A third of Australia’s elderly population is expected to be from non-English speaking backgrounds in just over 20 years, according to new research.
Projections from the Centre of Excellence in Population Ageing Research (CEPAR) show migrant backgrounds and cultural and linguistic diversity were set to boom among older Australians.
CEPAR Chief Investigator Peter McDonald said a new research brief on migration and ageing found over the past decade, the average Australian had become one year older and three percentage points more likely to have been born overseas.
The Honorary Professor of Demography at the University of Melbourne said this trend was feeding into the older population in Australia.
“By 2056, there will be about five times as many older Australians from Asia as there were in 2021, and they will make up a fifth of the older population aged over 65,” Professor McDonald said.
“By then, a third of the older population is expected to be from non-English-speaking countries (and) numbers of older Australians from South Asia will grow the fastest.”
The report showed both how migration affected the cultural makeup of the older population and how it offset the rate of population ageing.
“Pre-pandemic migration levels, alongside further increases in mature age labour force participation, would be enough to stabilise some of the economic impacts of population ageing,” Professor McDonald said.

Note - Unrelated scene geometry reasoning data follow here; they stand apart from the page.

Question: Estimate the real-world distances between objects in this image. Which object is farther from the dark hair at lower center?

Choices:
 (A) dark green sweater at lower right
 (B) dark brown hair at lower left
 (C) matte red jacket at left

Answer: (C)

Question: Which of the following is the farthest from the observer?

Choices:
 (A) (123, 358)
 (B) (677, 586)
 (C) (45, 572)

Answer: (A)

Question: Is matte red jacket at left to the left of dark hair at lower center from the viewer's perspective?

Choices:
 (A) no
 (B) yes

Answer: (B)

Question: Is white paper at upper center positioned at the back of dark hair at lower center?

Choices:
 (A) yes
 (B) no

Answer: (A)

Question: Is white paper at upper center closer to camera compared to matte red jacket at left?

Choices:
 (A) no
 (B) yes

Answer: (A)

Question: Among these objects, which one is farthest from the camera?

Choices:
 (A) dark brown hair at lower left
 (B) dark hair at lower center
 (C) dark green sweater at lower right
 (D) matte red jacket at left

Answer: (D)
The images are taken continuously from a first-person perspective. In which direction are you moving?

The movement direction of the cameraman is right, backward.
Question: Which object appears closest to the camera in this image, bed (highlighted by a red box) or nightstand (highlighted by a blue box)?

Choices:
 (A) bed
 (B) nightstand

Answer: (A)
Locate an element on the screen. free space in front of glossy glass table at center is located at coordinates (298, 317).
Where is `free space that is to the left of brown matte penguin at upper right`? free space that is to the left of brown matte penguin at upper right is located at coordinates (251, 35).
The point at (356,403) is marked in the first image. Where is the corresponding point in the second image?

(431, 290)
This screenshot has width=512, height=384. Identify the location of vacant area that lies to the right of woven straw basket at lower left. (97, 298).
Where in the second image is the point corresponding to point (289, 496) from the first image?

The report also showed Australia was already very diverse.
About a half of Australian adults were born overseas or had parents born overseas, over a third were migrants, and a quarter were born in a non-English speaking country.
Report lead author Rafal Chomik said there was also major differences by age.
“For example, by ancestry, while the majority of Boomers are Anglo-Celtic, Millennials are probably the least European and first minority Anglo-Celtic generation since colonisation,” Mr Chomik said.